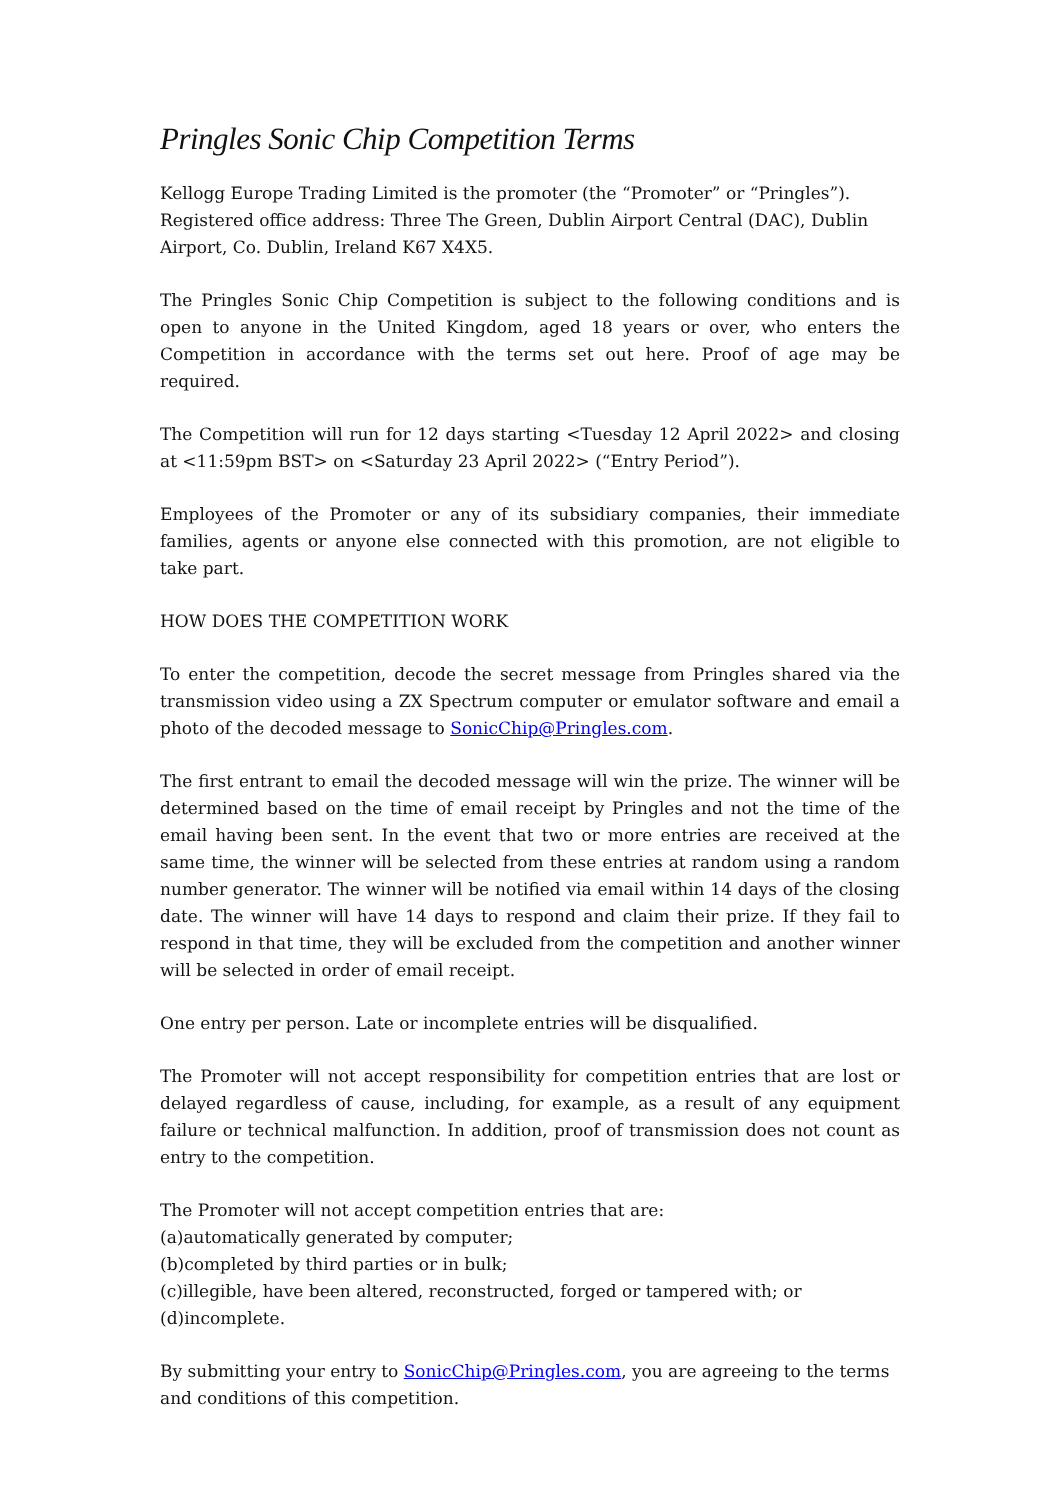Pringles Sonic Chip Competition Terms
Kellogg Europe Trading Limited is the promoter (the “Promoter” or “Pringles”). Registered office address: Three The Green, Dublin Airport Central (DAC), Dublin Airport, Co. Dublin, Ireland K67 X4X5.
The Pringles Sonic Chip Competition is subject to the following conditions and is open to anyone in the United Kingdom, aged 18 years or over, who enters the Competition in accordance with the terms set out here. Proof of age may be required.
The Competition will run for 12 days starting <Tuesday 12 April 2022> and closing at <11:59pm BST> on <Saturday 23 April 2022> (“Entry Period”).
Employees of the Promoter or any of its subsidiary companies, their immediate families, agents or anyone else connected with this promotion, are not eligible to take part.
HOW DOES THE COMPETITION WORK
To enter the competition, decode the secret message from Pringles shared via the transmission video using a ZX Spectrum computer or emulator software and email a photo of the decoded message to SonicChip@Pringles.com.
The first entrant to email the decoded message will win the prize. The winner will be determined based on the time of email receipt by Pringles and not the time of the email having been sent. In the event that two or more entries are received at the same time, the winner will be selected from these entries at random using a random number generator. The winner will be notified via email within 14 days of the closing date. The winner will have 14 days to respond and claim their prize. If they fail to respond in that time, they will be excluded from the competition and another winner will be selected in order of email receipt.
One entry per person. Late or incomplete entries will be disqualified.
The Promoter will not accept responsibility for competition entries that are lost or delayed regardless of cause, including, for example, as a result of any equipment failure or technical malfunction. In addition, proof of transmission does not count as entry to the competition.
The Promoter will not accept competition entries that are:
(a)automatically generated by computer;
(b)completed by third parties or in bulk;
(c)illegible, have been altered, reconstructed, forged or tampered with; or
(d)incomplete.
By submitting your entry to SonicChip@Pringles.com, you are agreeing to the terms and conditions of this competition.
==
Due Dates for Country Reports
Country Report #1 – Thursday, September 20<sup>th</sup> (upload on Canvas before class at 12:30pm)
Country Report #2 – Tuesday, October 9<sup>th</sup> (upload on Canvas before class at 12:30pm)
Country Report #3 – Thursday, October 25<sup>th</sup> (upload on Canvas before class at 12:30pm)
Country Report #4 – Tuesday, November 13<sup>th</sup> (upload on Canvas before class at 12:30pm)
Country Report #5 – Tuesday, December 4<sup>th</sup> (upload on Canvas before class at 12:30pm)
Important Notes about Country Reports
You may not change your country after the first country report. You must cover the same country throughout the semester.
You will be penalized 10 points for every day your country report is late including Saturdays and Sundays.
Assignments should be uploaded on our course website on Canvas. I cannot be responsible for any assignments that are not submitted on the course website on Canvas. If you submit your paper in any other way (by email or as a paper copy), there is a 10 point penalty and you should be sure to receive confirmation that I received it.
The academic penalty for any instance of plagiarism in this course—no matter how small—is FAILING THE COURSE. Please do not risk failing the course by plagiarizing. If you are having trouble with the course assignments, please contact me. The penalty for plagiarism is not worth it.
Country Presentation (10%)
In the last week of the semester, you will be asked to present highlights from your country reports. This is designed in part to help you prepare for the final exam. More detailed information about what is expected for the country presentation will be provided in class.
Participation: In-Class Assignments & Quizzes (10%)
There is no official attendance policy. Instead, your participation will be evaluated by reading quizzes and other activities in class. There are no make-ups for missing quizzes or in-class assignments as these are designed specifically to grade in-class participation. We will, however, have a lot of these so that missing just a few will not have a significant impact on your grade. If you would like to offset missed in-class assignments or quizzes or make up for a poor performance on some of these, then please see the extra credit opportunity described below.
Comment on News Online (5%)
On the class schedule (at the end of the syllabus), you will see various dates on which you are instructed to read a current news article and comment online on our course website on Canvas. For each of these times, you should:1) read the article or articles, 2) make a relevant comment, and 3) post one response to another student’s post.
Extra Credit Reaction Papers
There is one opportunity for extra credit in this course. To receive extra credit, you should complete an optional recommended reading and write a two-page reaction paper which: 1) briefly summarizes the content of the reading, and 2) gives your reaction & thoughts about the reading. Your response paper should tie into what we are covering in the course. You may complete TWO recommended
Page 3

▶ **What to produce**: Only one part of the material above is to be transcribed, namely the lines starting with the line that has "Kellogg Europe Trading" and going on through the line that has "One entry per", exactly as they stand.

▶ **Result of the exercise**:
Kellogg Europe Trading Limited is the promoter (the “Promoter” or “Pringles”). Registered office address: Three The Green, Dublin Airport Central (DAC), Dublin Airport, Co. Dublin, Ireland K67 X4X5.
The Pringles Sonic Chip Competition is subject to the following conditions and is open to anyone in the United Kingdom, aged 18 years or over, who enters the Competition in accordance with the terms set out here. Proof of age may be required.
The Competition will run for 12 days starting <Tuesday 12 April 2022> and closing at <11:59pm BST> on <Saturday 23 April 2022> (“Entry Period”).
Employees of the Promoter or any of its subsidiary companies, their immediate families, agents or anyone else connected with this promotion, are not eligible to take part.
HOW DOES THE COMPETITION WORK
To enter the competition, decode the secret message from Pringles shared via the transmission video using a ZX Spectrum computer or emulator software and email a photo of the decoded message to SonicChip@Pringles.com.
The first entrant to email the decoded message will win the prize. The winner will be determined based on the time of email receipt by Pringles and not the time of the email having been sent. In the event that two or more entries are received at the same time, the winner will be selected from these entries at random using a random number generator. The winner will be notified via email within 14 days of the closing date. The winner will have 14 days to respond and claim their prize. If they fail to respond in that time, they will be excluded from the competition and another winner will be selected in order of email receipt.
One entry per person. Late or incomplete entries will be disqualified.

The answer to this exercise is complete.